Simplifying Conditional Expressions

Conditionals tend to get more and more complicated in their logic over time, and there are yet more techniques to combat this as well.

Problem: You have a complex conditional (if-then/else or switch).

Solution: Decompose the complicated parts of the conditional into separate methods: the condition, then and else.

Problem: You have multiple conditionals that lead to the same result or action.

Solution: Consolidate all these conditionals in a single expression.

Problem: Identical code can be found in all branches of a conditional.

Solution: Move the code outside of the conditional.

Problem: You have a boolean variable that acts as a control flag for multiple boolean expressions.

Solution: Instead of the variable, use break, continue and return.

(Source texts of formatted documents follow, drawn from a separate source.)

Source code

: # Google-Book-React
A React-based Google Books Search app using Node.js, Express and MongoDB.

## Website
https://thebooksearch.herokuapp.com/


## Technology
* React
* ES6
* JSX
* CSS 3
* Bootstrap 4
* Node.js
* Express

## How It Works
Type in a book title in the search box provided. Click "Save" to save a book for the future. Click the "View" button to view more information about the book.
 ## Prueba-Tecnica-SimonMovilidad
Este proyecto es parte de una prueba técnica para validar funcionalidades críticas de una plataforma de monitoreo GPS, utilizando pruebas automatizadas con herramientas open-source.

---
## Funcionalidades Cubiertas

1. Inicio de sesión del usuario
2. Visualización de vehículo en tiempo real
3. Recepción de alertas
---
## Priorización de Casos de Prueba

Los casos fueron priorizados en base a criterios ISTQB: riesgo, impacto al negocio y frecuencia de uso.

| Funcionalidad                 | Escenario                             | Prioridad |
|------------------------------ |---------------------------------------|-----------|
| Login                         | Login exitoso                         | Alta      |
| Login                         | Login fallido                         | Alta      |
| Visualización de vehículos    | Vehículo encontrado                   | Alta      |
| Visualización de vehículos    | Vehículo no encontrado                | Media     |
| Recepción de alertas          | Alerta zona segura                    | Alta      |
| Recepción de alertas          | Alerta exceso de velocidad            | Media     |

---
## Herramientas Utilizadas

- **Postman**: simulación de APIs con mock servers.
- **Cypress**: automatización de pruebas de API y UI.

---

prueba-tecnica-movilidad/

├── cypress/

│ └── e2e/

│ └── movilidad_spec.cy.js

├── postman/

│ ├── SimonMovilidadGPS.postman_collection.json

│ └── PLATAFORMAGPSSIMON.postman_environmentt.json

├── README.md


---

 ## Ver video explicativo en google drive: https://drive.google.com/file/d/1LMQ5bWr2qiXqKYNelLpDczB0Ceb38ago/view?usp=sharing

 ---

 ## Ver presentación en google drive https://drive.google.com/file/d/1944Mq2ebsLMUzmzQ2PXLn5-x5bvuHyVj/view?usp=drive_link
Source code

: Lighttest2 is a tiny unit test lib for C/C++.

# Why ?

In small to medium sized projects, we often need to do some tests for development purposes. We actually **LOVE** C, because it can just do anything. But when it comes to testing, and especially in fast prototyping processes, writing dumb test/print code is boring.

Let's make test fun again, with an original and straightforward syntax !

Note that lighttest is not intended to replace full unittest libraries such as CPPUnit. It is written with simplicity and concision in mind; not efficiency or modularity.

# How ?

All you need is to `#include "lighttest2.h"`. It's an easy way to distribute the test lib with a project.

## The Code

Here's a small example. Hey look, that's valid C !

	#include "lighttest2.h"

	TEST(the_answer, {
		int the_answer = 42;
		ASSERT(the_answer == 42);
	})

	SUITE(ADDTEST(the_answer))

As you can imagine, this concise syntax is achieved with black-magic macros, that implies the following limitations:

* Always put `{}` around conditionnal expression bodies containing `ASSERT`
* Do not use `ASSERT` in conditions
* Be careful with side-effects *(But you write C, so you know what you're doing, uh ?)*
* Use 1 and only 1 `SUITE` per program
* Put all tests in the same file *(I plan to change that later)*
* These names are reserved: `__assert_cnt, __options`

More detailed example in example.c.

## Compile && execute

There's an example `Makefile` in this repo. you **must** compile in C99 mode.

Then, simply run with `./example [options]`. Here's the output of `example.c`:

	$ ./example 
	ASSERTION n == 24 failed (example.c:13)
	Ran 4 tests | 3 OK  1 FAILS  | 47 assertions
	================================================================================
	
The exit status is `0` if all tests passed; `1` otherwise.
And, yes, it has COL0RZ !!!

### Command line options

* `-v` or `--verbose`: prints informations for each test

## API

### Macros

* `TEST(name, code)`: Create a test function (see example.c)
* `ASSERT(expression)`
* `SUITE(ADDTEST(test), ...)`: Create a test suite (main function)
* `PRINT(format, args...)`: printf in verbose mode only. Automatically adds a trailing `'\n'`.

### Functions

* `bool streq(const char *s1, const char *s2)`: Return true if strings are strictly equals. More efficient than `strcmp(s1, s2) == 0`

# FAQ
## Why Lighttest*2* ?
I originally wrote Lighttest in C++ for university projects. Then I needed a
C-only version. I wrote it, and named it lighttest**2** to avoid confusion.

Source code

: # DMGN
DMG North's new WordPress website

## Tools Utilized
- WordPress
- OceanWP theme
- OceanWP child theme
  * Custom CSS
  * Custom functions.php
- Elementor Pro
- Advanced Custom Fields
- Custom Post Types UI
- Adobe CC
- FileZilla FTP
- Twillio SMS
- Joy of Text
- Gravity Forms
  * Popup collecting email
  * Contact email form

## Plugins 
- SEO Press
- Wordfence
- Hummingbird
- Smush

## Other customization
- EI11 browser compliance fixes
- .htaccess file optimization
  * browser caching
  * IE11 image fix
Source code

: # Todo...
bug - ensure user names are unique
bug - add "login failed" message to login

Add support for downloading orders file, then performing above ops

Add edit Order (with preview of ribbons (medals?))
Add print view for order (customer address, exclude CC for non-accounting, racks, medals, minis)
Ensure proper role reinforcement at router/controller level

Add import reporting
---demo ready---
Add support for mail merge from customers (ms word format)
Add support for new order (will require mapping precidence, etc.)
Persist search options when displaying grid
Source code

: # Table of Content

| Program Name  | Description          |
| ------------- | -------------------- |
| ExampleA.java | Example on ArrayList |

Problem: You have a group of nested conditionals and it is hard to determine the normal flow of code execution.

Solution: Isolate all special checks and edge cases into separate clauses and place them before the main checks. Ideally, you should have a “flat” list of conditionals, one after the other.

Problem: You have a conditional that performs various actions depending on object type or properties.

Solution: Create subclasses matching the branches of the conditional. In them, create a shared method and move code from the corresponding branch of the conditional to it. Then replace the conditional with the relevant method call. The result is that the proper implementation will be attained via polymorphism depending on the object class.

Problem: Since some methods return null instead of real objects, you have many checks for null in your code.

Solution: Instead of null, return a null object that exhibits the default behavior.

Problem: For a portion of code to work correctly, certain conditions or values must be true.

Solution: Replace these assumptions with specific assertion checks.